Pakistan's growing love and reverence for Virat Kohli
Pakistan's growing love and reverence for Virat Kohli

Pakistan's growing love and reverence for Virat Kohli

Pakistanis have gone from loathing him to loving him.
Updated Nov 13, 2017 03:15pm

For at least two generations, we have seen our team collapse in chasing even modest targets. Our strength has been bowling & almost all Pakistani captains have tried to capitalise on it. Bat 1st, put up a half decent score and let the bowlers work their magic. Apart from a brief period where Inzimam reigned, this has been true. Pakistani batsmen have let down the team time and again. How dearly we desired, for a batman who can keep his cool under pressure especially in white ball cricket. There were odd moments of joy but consistency was lacking. Following verse by Josh Mali Abadi's though said in a very different context, captures our search for a batsman:

‏اب بوئے گل نہ باد صبا مانگتے ہیں لوگ

‏وہ حبس ہے کہ لُو کی دعا مانگتے ہیں لوگ

Then we see a young brash teenager appear in the IPL, with Royal Challengers Bangalore. Of course, he plays for our arch rivals. They always had decent batsmen, but this one looked that bit more special. Wonder boy if you will. For decades, we had something India couldn't compete with. Supremely fast bowlers with mesmerising mastery. Now India had someone we could only aspire to have. We looked in awe as this young man, started breaking records one after another. Undoubtedly, there were many expletives and incidents in this journey. The barrage of Galis, the middle finger to the crowd, public show of affection towards his girl friend, all things a sanskari Indian boy isn’t supposed to do. Pakistanis viewed Kohli in awe but with a little of dismay as well. He was a loud mouth, but he'd pay his dues with the bat. As Harvey Spector of Suits will say, it’s not bragging if it’s true.

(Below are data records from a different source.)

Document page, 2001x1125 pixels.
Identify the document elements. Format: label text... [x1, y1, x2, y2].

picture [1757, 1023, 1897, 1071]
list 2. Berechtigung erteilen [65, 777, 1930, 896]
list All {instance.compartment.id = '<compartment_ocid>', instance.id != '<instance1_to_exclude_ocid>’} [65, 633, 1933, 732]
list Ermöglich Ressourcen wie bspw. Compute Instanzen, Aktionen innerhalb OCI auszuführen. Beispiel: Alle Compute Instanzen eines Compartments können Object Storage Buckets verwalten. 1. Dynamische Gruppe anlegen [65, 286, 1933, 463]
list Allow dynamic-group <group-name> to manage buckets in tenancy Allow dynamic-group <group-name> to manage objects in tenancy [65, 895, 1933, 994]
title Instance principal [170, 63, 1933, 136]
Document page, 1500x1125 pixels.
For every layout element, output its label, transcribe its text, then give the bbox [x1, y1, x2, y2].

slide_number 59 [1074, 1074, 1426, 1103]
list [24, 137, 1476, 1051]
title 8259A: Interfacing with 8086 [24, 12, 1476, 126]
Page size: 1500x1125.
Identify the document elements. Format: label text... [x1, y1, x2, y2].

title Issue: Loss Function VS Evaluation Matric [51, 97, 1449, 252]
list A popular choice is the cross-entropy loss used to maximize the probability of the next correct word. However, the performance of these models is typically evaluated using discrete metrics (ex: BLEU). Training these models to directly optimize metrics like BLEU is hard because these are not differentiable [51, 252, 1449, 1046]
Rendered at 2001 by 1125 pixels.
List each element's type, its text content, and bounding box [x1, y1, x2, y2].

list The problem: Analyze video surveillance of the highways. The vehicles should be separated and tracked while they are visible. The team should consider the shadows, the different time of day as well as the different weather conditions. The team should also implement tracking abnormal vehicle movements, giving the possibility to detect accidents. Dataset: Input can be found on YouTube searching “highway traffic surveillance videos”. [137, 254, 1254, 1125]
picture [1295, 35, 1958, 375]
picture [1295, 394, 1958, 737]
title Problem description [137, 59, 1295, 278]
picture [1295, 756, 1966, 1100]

What if he the best batsman in the world, he is a jerk was our argument. And then things started to change. His on-field behaviour changed. Off the field, he made decisions which showed responsibility and courage. Like rejecting a whole lot of money for promoting Pepsi. The argument is simple, I don’t consume it, why should I encourage others to do so? Then there is the Pakistan connection. That video for Aleem Dar’s son, the signed bat for Shahid Afridi, his slight bromance with Mohammad Amir, and most recently, how glowingly he spoke about Shoiab Akthar and Mohammad Irfan. While, hate has reigned either side of the border (especially in Modi’s time), and the likes of Gautam Gambhir peddling deep into this divide, Kohli is swimming against the tide.

He is probably the best batsman in the world, but isn’t too uptight about it. His interviews are fun, insightful, and his adverts have a message. How can you despise this guy? Pakistanis have gone from loathing him to loving him. No mean feat. All credit to Mr Kohli.